** What to do **
List each line of the records below that contains the word "Everything".

[Tracking data in pixel coordinates]

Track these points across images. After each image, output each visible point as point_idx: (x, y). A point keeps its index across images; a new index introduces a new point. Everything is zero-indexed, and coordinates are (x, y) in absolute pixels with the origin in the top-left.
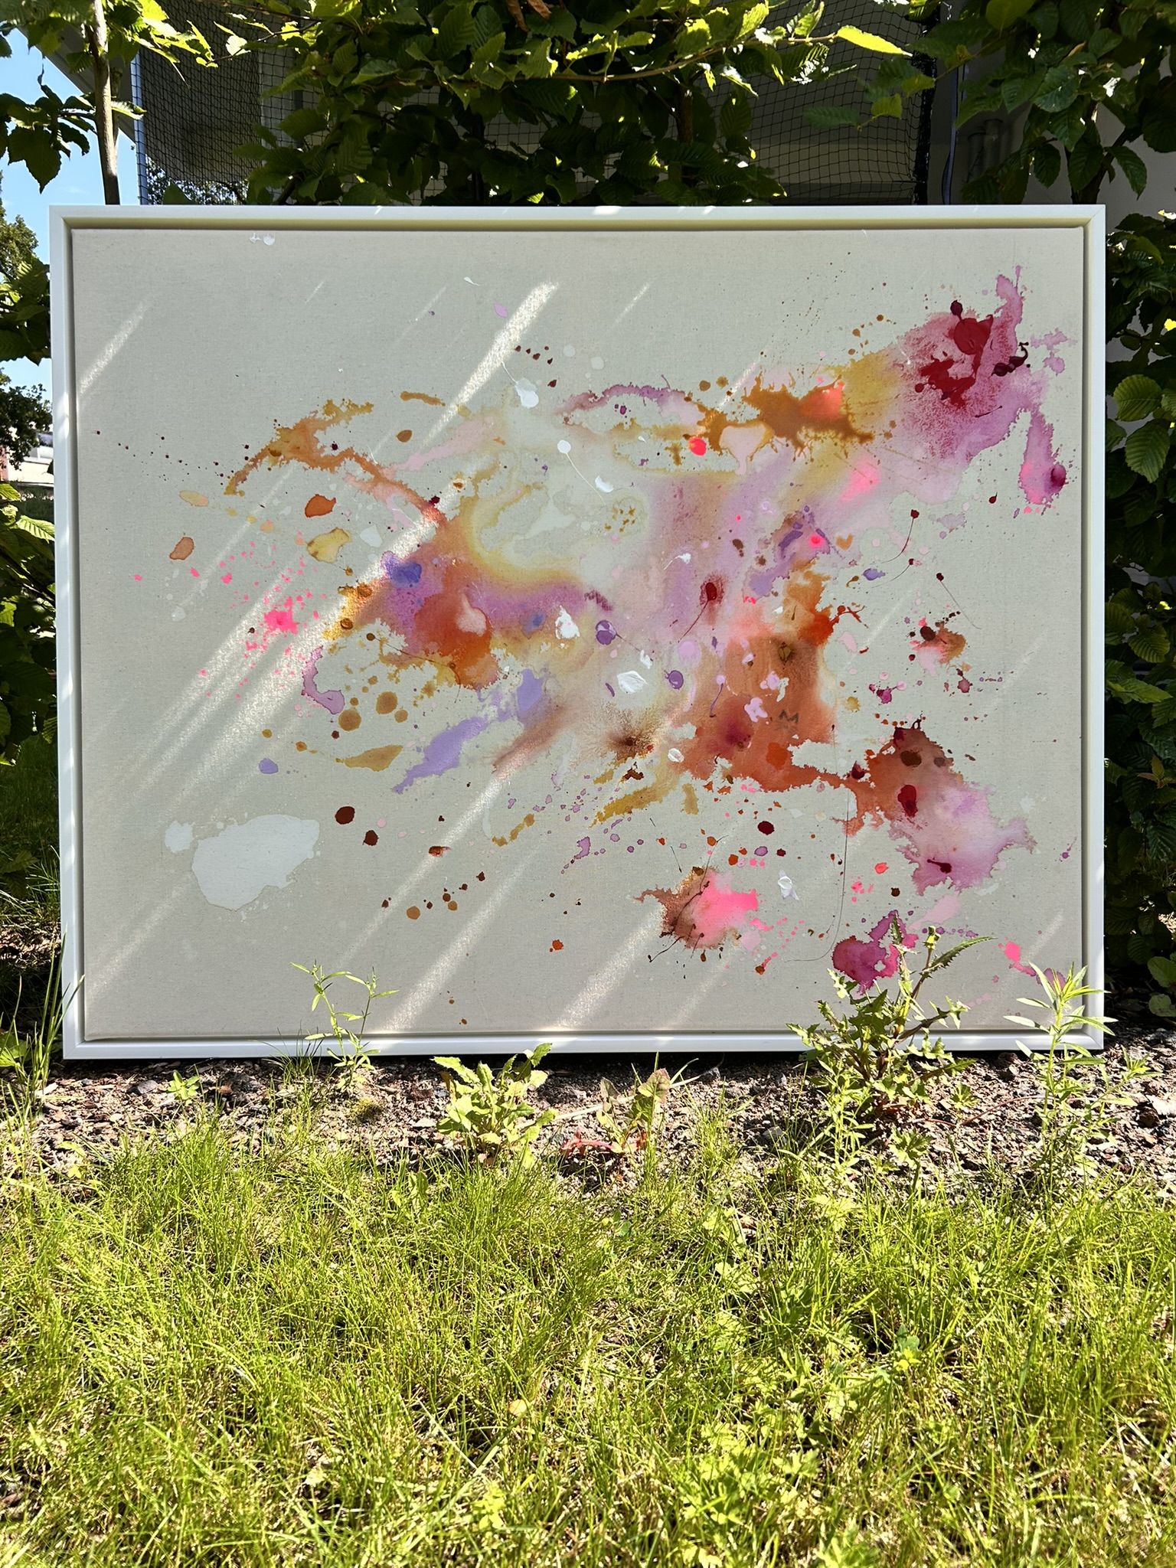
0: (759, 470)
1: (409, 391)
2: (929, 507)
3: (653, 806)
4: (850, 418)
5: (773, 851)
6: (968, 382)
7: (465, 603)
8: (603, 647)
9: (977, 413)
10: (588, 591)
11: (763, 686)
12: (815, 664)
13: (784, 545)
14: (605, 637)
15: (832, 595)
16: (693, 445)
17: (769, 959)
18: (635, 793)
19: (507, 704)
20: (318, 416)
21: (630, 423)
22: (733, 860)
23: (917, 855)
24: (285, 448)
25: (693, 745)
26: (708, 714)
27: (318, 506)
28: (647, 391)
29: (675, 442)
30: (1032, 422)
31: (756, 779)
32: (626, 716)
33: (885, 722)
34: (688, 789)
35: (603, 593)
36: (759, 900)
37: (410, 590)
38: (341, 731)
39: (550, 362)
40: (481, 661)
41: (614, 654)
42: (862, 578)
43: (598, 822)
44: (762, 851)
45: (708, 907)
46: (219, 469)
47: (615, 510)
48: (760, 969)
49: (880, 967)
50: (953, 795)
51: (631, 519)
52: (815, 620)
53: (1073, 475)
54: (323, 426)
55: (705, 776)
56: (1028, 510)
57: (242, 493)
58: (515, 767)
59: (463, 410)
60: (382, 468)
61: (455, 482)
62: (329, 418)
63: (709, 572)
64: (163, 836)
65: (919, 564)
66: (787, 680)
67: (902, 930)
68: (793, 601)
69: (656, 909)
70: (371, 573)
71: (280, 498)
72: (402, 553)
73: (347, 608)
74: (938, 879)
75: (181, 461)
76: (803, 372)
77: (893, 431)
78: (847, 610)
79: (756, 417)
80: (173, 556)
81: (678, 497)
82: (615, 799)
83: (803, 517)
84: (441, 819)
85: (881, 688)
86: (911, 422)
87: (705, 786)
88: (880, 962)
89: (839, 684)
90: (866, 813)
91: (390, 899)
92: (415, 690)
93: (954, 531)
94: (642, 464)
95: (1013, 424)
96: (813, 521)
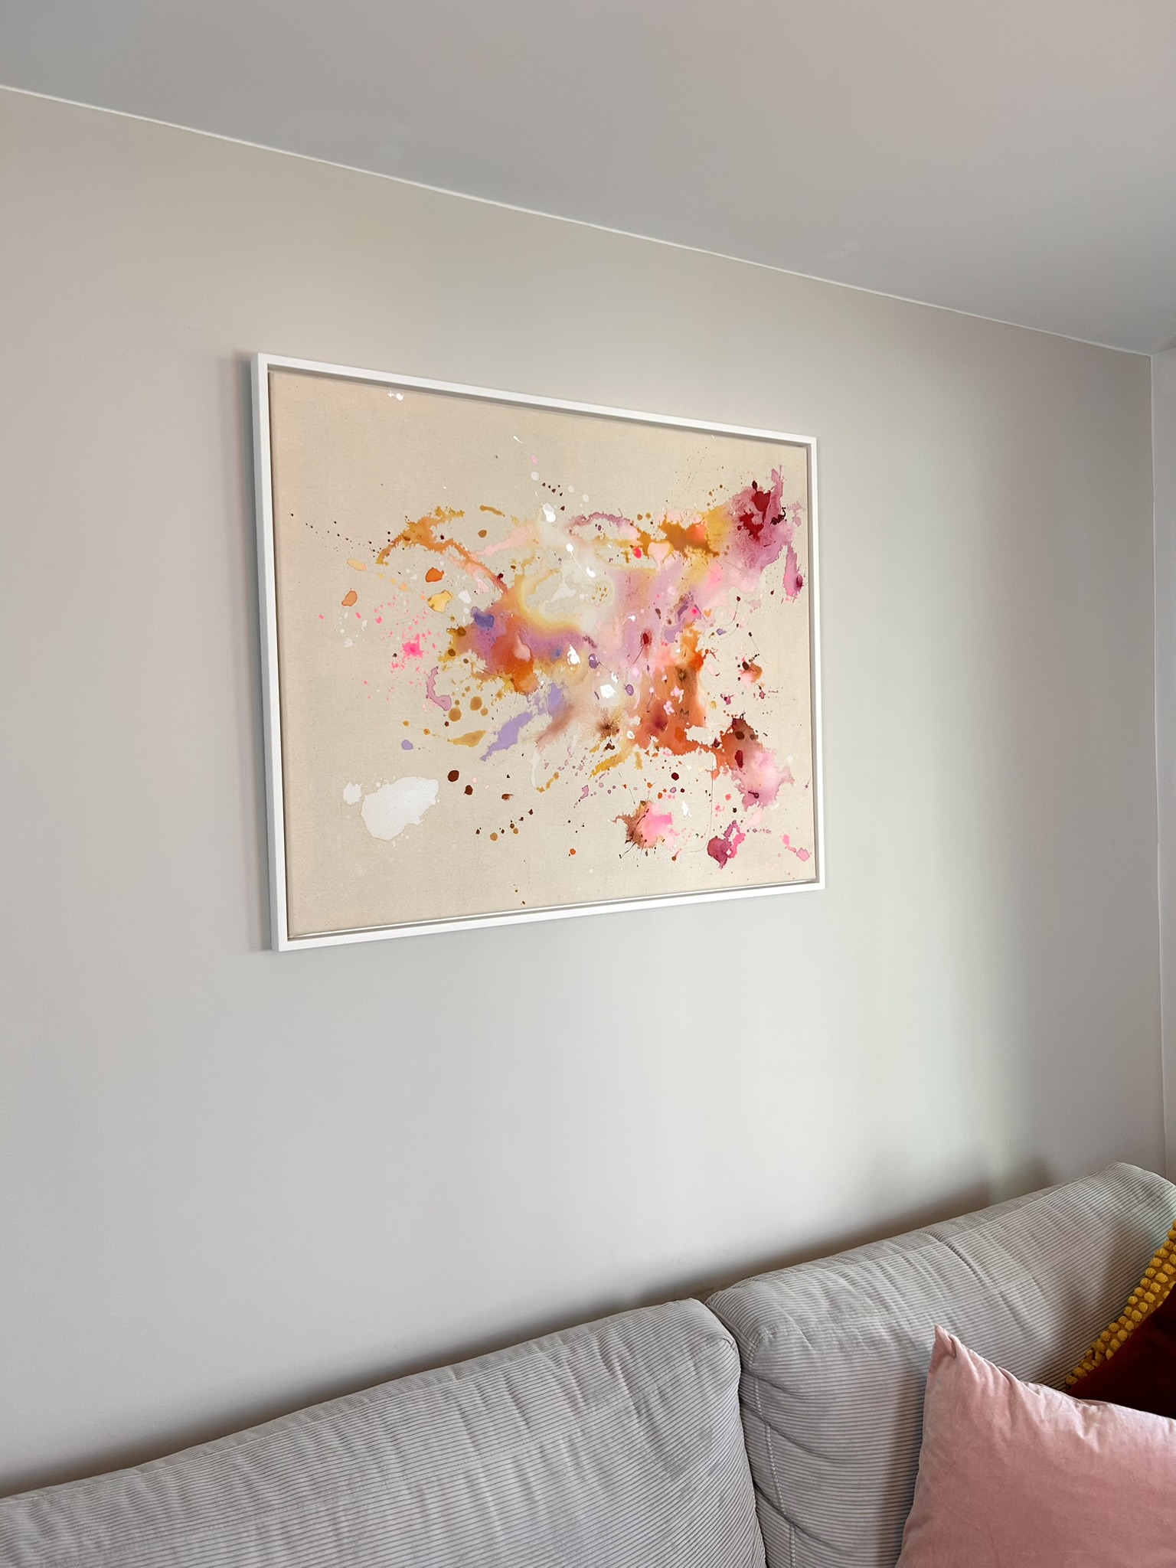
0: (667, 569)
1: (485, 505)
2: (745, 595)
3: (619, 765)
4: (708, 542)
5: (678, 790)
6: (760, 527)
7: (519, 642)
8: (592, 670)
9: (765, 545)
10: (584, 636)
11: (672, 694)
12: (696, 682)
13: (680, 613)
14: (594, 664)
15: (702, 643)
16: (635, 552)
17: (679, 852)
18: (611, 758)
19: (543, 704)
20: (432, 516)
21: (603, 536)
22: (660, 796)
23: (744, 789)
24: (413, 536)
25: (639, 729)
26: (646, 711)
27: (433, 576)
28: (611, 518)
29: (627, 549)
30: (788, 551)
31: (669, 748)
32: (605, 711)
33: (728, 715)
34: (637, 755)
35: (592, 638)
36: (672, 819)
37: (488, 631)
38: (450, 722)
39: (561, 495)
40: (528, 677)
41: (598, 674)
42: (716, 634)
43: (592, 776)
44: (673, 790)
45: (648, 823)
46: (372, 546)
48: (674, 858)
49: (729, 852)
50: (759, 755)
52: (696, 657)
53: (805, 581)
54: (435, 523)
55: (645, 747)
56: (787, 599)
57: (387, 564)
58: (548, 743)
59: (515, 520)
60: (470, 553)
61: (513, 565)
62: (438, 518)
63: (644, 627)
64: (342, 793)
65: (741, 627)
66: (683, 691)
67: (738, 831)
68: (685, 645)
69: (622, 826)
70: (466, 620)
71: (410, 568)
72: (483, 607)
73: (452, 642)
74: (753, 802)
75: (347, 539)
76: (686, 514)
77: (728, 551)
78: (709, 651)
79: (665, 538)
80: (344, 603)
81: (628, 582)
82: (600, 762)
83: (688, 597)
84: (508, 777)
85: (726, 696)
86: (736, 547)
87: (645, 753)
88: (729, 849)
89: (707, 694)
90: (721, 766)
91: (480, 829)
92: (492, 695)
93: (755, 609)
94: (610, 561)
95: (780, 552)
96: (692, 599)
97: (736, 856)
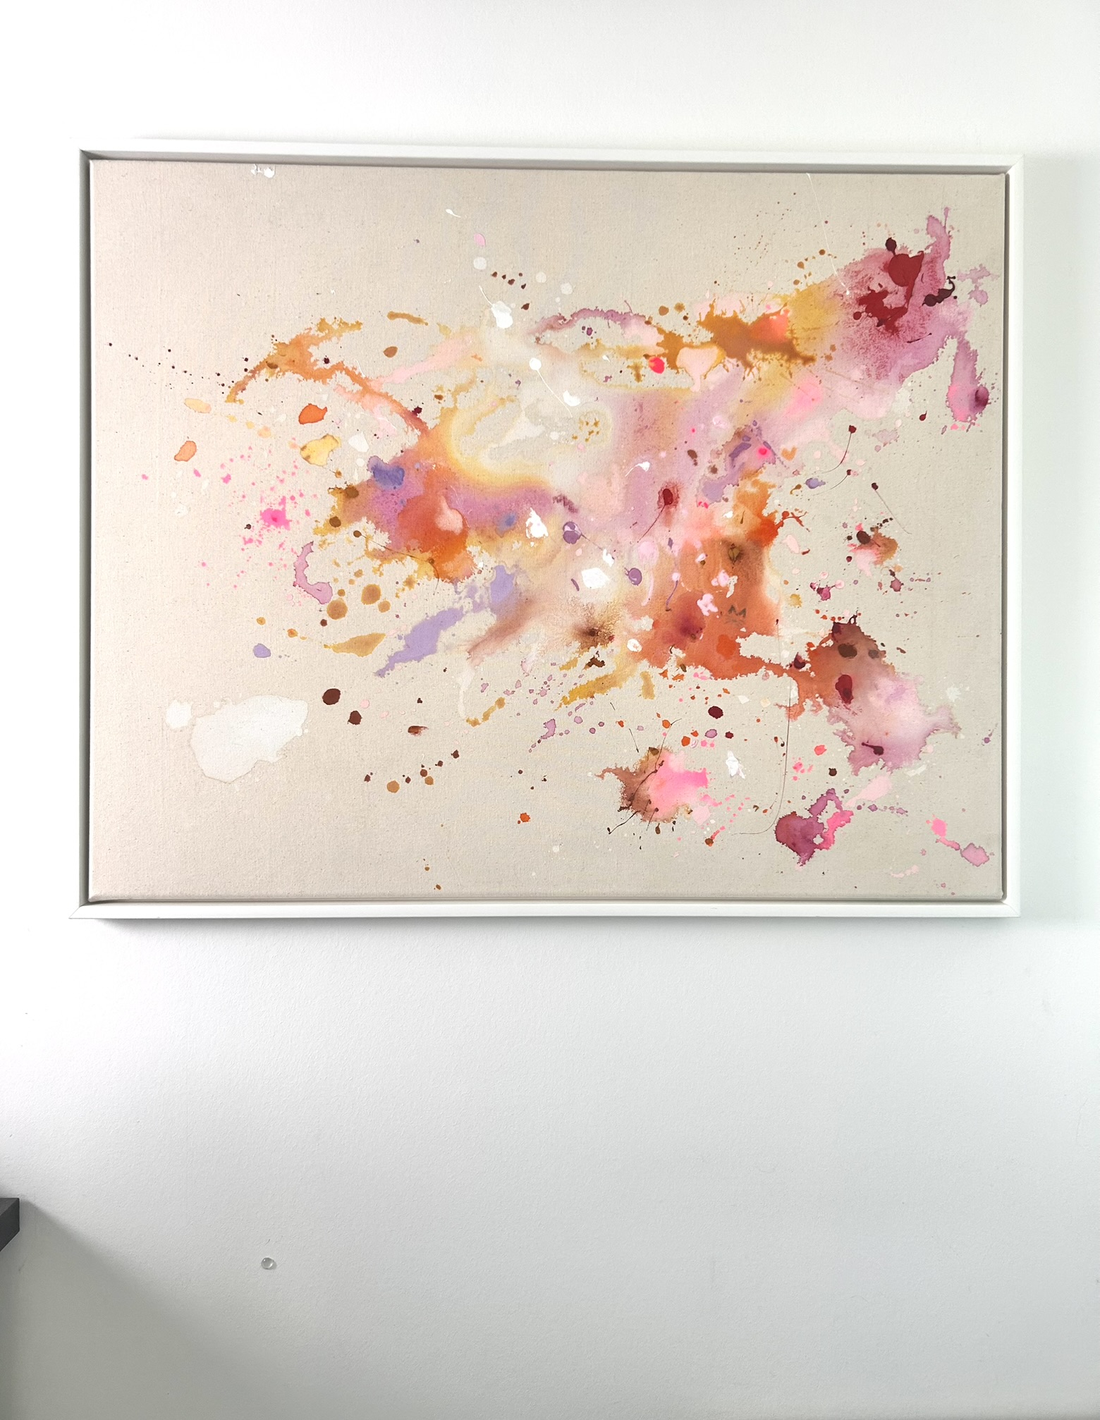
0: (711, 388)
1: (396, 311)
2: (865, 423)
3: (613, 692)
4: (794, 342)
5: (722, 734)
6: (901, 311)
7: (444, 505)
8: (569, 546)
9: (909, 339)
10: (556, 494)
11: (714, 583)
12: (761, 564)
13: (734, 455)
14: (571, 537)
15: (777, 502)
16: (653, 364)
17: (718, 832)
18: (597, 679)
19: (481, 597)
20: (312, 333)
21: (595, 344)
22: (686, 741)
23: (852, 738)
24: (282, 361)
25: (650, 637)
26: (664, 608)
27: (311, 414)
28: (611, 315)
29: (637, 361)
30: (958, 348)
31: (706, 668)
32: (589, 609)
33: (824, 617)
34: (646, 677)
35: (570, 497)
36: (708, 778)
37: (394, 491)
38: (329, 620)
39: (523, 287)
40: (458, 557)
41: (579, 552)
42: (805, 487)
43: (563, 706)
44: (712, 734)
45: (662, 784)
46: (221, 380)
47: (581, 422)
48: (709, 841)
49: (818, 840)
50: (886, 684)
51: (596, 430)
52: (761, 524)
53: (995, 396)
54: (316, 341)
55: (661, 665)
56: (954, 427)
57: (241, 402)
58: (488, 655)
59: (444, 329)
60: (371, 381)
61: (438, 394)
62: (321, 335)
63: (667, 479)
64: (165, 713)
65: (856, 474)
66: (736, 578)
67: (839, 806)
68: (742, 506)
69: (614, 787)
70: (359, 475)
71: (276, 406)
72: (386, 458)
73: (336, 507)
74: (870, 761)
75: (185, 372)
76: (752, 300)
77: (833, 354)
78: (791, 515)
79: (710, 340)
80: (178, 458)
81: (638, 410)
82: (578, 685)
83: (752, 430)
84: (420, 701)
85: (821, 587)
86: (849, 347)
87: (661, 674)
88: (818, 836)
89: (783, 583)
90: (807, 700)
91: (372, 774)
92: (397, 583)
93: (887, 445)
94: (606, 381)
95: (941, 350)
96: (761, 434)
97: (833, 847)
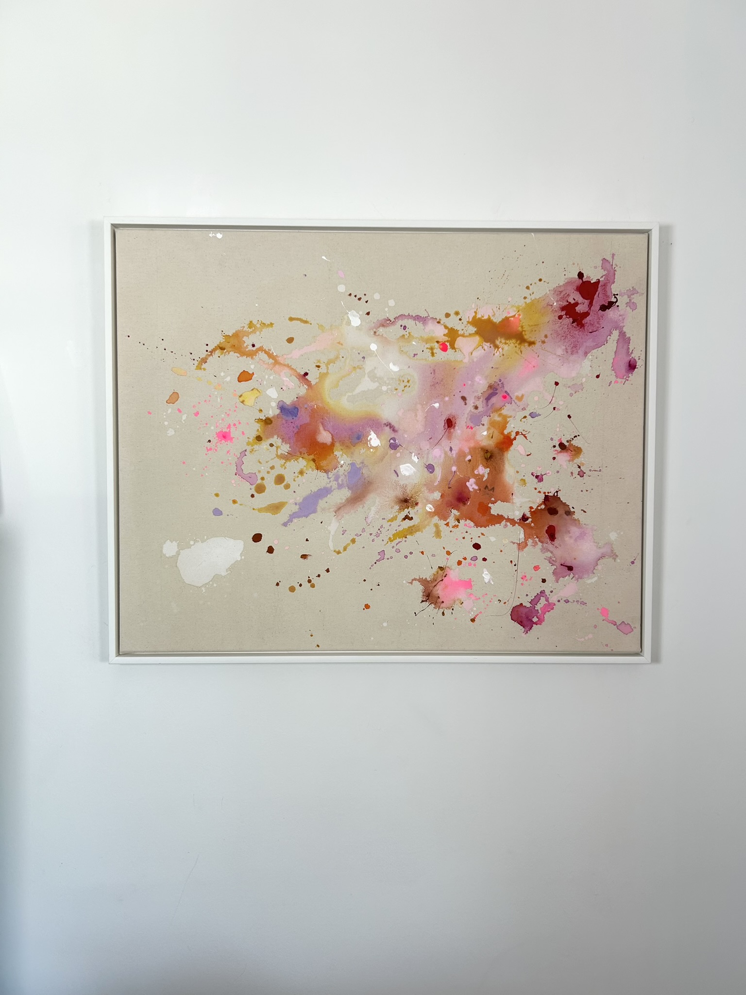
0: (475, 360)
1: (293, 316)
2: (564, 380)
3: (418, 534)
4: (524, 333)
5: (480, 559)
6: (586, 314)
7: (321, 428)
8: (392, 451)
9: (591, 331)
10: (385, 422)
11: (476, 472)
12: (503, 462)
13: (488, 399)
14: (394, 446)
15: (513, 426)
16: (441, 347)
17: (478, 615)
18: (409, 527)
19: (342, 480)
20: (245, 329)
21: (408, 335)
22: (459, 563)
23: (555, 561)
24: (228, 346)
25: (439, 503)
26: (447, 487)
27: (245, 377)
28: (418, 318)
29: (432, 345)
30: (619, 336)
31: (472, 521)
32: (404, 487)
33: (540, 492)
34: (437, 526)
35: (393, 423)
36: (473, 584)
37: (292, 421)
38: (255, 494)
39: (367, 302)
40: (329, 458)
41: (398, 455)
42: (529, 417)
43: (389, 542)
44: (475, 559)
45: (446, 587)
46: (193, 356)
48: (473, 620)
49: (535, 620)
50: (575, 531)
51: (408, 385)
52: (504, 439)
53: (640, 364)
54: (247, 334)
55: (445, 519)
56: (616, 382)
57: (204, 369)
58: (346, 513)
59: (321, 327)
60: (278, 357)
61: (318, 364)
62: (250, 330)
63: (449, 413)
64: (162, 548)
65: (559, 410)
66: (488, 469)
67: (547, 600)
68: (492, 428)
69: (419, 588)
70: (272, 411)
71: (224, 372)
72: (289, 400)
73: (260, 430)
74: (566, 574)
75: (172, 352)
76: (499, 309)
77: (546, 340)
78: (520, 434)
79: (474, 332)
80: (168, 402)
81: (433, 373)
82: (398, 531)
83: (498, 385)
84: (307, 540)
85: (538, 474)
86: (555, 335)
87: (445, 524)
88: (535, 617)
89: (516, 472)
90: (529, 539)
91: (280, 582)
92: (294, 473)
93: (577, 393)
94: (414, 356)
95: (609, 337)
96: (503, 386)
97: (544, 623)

** Solved exercise **
Track these points across images. After each image, output each visible point as point_idx: (x, y). A point keeps its index across images; a new index introduces a new point. Everything is zero-indexed, and coordinates are (x, y) in absolute pixels with the origin in the top-left.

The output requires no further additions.